Caffeinated Critics

LACMA's new coffee canteen

The essential divide between food and art is a line drawn by pleasure.

No matter how avant-garde a restaurant may be, the relationship between chef and diner dictates that the experience had by the latter is gratifying. Great art, on the other hand, often challenges the viewer in a way that can leave a bitter taste.

So despite museum-adjacent locations, the various restaurants at LACMA operate on a different plane from, say, Michael Heizer's "Levitated Mass"–even if there's a cocktail inspired by the monolith.

Still, there's no better forum for talking about art than a coffee-cup-covered café table. And with the recent opening of Coffee + Milk, patrons can discuss topics like Chris Burden's late-career populism while fueled with the caffeine rush of an Intelligentsia latte or espresso.

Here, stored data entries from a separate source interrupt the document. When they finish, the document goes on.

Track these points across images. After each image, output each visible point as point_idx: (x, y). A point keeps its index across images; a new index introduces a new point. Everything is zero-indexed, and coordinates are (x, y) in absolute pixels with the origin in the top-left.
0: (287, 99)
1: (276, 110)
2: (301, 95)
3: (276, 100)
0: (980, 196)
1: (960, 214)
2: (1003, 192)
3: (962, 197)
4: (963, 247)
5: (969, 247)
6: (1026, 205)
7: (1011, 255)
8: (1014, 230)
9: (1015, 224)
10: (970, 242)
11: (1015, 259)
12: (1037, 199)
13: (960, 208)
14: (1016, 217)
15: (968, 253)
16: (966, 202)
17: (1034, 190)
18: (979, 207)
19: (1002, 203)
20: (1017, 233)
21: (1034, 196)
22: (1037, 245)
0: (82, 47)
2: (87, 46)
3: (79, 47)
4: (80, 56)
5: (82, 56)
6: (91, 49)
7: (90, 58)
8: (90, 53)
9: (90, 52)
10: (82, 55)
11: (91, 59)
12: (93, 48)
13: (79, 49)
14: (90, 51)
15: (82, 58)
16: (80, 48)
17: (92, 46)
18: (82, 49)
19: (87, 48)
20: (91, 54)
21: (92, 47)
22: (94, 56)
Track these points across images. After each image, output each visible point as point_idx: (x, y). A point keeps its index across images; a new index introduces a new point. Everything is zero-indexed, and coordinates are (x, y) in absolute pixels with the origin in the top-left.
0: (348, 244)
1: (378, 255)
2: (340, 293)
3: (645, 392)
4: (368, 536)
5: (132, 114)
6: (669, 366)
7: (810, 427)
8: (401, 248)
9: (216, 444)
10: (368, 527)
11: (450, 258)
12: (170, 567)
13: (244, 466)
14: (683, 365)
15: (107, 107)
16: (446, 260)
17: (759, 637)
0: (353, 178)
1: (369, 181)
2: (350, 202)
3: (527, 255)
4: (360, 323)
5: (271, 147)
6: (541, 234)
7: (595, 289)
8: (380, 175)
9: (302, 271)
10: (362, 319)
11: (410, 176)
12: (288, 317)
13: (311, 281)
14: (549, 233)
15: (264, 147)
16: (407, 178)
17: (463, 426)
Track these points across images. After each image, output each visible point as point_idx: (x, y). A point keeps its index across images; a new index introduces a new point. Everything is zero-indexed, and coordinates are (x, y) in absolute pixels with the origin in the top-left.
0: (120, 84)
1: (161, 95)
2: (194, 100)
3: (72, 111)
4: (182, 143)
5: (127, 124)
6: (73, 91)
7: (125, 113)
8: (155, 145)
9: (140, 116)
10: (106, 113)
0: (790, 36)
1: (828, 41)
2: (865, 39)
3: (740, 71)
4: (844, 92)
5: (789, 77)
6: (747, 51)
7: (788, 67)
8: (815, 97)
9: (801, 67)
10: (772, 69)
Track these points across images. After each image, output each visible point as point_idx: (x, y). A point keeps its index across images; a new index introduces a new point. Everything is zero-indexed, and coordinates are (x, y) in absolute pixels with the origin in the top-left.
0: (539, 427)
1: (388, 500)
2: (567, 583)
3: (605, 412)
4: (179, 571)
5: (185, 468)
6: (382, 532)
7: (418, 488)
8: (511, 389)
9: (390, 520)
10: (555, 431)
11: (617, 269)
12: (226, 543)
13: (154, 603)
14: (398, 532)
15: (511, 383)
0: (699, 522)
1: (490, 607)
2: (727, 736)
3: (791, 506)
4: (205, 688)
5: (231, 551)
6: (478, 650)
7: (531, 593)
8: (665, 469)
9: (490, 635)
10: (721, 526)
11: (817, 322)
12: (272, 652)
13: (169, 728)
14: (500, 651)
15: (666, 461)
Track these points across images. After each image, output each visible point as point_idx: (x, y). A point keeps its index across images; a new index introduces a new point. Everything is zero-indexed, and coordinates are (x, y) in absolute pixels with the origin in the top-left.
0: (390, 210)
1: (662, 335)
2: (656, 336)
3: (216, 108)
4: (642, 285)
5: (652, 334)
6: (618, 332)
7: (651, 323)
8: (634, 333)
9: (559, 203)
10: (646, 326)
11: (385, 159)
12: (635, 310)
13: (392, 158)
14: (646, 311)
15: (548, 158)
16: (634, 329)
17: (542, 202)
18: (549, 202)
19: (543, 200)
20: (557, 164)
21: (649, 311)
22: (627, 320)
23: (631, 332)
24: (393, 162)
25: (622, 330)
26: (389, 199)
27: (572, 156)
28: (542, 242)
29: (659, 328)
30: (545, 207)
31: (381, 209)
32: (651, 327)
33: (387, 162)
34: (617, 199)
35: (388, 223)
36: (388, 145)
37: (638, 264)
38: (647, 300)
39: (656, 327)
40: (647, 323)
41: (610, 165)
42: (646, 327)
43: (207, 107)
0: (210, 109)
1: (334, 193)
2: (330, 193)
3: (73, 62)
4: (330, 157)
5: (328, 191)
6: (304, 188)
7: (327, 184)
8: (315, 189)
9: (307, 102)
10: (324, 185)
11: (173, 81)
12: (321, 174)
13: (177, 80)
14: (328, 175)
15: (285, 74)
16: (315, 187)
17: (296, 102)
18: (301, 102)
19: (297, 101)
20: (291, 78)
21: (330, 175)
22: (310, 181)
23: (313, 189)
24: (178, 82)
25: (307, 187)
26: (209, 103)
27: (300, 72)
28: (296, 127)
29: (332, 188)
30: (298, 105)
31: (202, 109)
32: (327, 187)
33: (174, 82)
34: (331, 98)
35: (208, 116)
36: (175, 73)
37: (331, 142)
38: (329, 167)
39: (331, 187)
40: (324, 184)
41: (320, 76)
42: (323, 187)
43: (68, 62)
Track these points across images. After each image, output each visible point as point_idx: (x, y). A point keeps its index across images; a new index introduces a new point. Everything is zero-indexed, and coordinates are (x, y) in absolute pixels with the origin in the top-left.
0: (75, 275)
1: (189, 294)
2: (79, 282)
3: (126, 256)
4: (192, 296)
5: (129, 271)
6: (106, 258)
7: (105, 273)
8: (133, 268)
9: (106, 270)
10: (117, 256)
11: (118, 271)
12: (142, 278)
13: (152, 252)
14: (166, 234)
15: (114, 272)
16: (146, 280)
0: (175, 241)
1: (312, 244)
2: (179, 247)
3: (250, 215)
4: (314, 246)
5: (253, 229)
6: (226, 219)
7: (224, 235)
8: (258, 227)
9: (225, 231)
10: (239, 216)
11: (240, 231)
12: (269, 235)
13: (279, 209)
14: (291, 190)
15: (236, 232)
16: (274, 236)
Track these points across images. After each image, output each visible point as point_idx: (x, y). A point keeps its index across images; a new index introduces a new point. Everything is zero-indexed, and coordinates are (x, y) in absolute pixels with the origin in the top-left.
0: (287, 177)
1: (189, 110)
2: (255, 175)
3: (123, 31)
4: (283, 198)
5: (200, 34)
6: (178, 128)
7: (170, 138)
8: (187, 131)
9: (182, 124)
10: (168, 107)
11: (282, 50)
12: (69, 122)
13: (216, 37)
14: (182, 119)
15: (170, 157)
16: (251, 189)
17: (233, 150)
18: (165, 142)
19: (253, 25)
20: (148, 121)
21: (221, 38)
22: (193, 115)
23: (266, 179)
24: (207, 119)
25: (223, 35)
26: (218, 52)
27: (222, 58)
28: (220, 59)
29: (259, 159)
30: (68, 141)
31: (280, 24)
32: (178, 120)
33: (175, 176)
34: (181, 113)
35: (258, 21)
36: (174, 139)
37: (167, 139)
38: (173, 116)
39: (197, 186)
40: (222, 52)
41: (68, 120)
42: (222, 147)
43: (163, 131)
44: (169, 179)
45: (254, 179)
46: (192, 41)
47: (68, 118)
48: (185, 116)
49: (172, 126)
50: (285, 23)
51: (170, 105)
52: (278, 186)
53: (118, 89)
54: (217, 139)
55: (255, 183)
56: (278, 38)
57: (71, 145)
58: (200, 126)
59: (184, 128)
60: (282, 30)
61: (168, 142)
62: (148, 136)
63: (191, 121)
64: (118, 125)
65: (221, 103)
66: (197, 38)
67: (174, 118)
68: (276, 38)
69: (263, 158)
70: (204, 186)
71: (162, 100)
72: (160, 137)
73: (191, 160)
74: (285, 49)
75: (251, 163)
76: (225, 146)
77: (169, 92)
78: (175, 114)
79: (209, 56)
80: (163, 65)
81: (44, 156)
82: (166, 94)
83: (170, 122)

There's sugary brain food to be had as well, courtesy of pastry chef Josh Graves, including hand pies ($5; pictured) filled with peaches from the cult East Bay orchards of Frog Hollow.

C + M also serves milkshakes, made from "milk sorbet" spun into a thin, icy drink that bears more textural resemblance to a smoothie than to any classic malt.

Skip over coffee for a booze-spiked milkshake, and the art talk will only get more interesting.